Other active stocks included CapitaLand, which retreated 1.5 per cent, or five Singapore cents to S$3.24, and City Developments which fell 1.3 per cent, or 11 cents to S$8.24.

Dairy Farm International also edged down 1.2 per cent, or nine US cents to US$7.74. RHB Research on Thursday downgraded its rating on Dairy Farm to "neutral" with a target price of US$8.25, indicating that the stock is now trading close to its fair value estimate.

In a research note on Thursday, OCBC highlighted that with global risk appetite continuing to ebb, US stocks retreated further to a 12-week low overnight, and 10-year US Treasury bond yield tumbled 2.2 per cent - the lowest since September 2017 - amid increased speculation of Federal Reserve rate cuts.

The bank added that Asian markets may be range-bound as it awaits further cues such as the manufacturing PMIs (Purchasing Managers Index), including China's that will be released on Friday. It also noted that the STI may continue to tread within the 3,140-3,180 range for now, but that "overall risk sentiments remain soft".

"Today’s economic calendar is relatively light and comprises US's Q1 2019 GDP (gross domestic product) growth, initial jobless claims, wholesale inventories, and pending home sales," OCBC said.

Elsewhere, Asian equities were also on the back foot on Thursday, as concerns over an escalating trade war between the two world-largest economies loomed over global markets.

Most major indices in Asia fell, with the Topix in Japan down 0.5 per cent as at 1.45pm in Tokyo, and Australia’s S&P/ASX 200 Index falling 0.8 per cent.

China’s Shanghai Composite also lost 0.8 per cent, and Hong Kong’s Hang Seng slipped 0.4 per cent. The only bright spot was South Korea’s Kospi which bucked the trend to rise 0.4 per cent.

Separately, analysts from Phillip Futures also noted that global indices futures generally remained suppressed amid concerns about global growth.

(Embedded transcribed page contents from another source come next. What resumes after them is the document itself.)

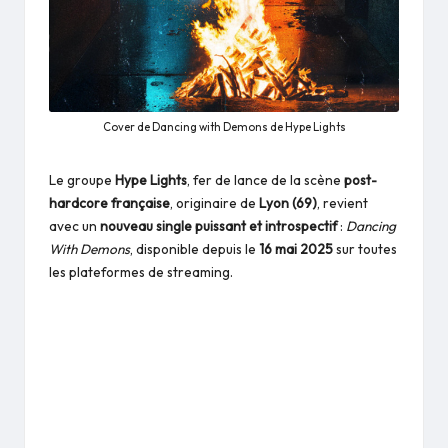
Cover de Dancing with Demons de Hype Lights
Le groupe
Hype Lights
, fer de lance de la scène
post-
hardcore française
, originaire de
Lyon (69)
, revient
avec un
nouveau single puissant et introspectif
:
Dancing
With Demons
, disponible depuis le
16 mai 2025
sur toutes
les plateformes de streaming.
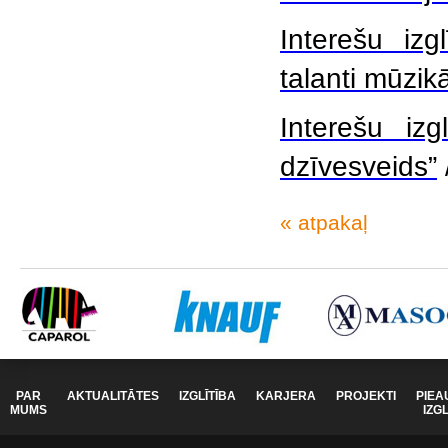
Interešu iz
talanti mūzik
Interešu iz
dzīvesveids”
« atpakaļ
PAR
AKTUALITĀTES
IZGLĪTĪBA
KARJERA
PROJEKTI
PIEA
MUMS
IZG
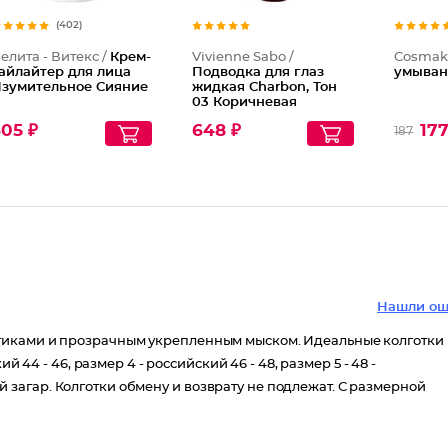
(402)
елита - Витекс /
Крем-
Vivienne Sabo /
Cosmak
айлайтер для лица
Подводка для глаз
умыван
зумительное Сияние
жидкая Charbon, Тон
03 Коричневая
05 ₽
648 ₽
177
187
Нашли ош
тиками и прозрачным укрепленным мыском. Идеальные колготки 
й 44 - 46, размер 4 - российский 46 - 48, размер 5 - 48 -
кий загар. Колготки обмену и возврату не подлежат. С размерной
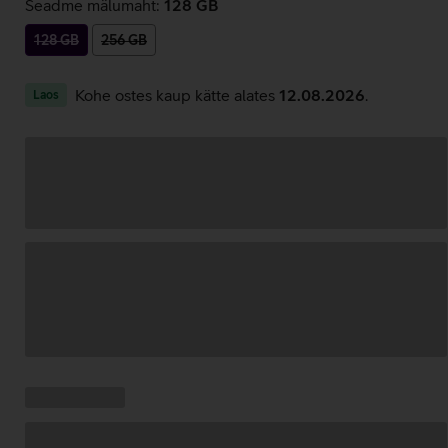
Seadme mälumaht:
128 GB
128 GB
256 GB
Kohe ostes kaup kätte alates
12.08.2026
.
Laos
Andmete
laadimine
Kampaania
Andmete
pakkumised:
laadimine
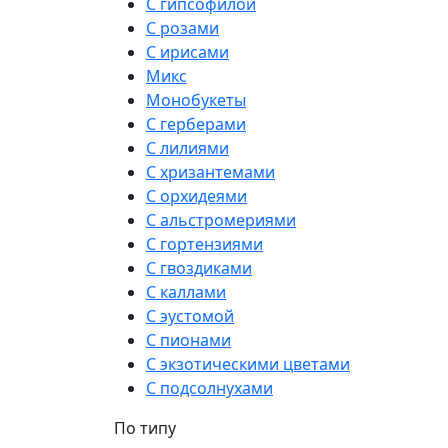
С гипсофилой
С розами
С ирисами
Микс
Монобукеты
С герберами
С лилиями
С хризантемами
С орхидеями
С альстромериями
С гортензиями
С гвоздиками
С каллами
С эустомой
С пионами
С экзотическими цветами
С подсолнухами
По типу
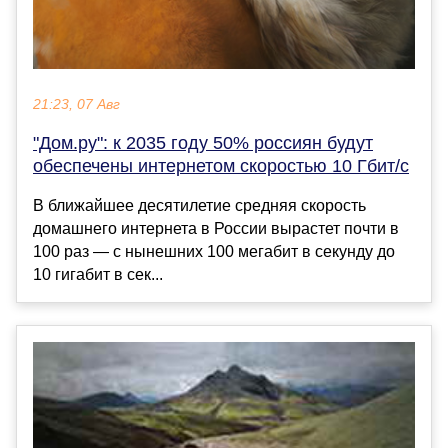
21:23, 07 Авг
"Дом.ру": к 2035 году 50% россиян будут
обеспечены интернетом скоростью 10 Гбит/с
В ближайшее десятилетие средняя скорость
домашнего интернета в России вырастет почти в
100 раз — с нынешних 100 мегабит в секунду до
10 гигабит в сек...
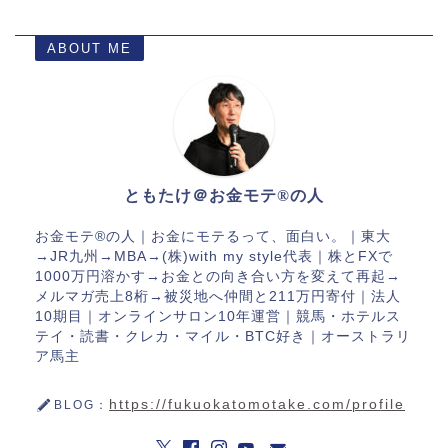
ABOUT ME
ともたけ＠お金モテ®の人
お金モテ®︎の人｜お金にモテるって、面白い。｜東大
→JR九州→MBA→(株)with my style代表｜株とFXで
1000万円溶かす→お金との向き合い方を変えて再起→
メルマガ売上8桁→被災地へ仲間と211万円寄付｜法人
10期目｜オンラインサロン10年運営｜競馬・ホテルス
テイ・読書・クレカ・マイル・BTC好き｜オーストラリ
ア馬主
https://fukuokatomotake.com/profile
BLOG：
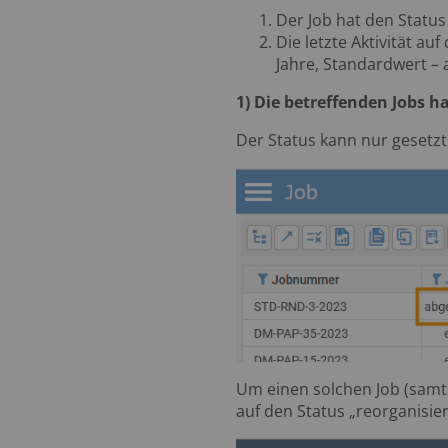
Der Job hat den Status
Die letzte Aktivität a
Jahre, Standardwert – 
1) Die betreffenden Jobs h
Der Status kann nur gesetzt
Um einen solchen Job (samt
auf den Status „reorganisie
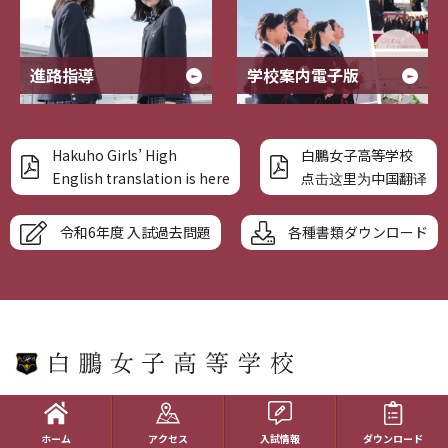
進路指導
学校案内電子版
Hakuho Girls’ High
白鵬女子高等学校
English translation is here
点击这里为中国翻译
令和6年度 入試過去問題
各種書類ダウンロード
〒230-0074
神奈川県横浜市鶴見区北寺尾四丁目10番13号（
Google Map
）
ホーム
アクセス
入試情報
ダウンロード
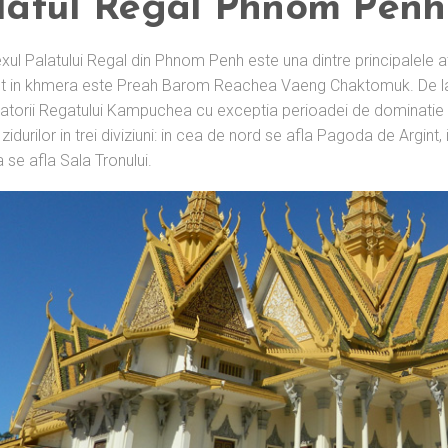
latul Regal Phnom Penh
ul Palatului Regal din Phnom Penh este una dintre principalele a
 in khmera este Preah Barom Reachea Vaeng Chaktomuk. De la co
torii Regatului Kampuchea cu exceptia perioadei de dominatie a
 zidurilor in trei diviziuni: in cea de nord se afla Pagoda de Argint
 se afla Sala Tronului.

"We have little expectation of a quick improvement in neither the global growth outlook nor the Sino-US trade tensions," they said.

The analysts added that the possibility of China cutting exports of rare-earth minerals to the US increased, after Chinese President Xi Jinping’s visit to a rare earth facility, and a slew of Chinese media reports advocated the threat of using rare earths as retaliation against the US.

Further provoking the trade dispute were comments from a Chinese diplomat accusing the US of "naked economic terrorism".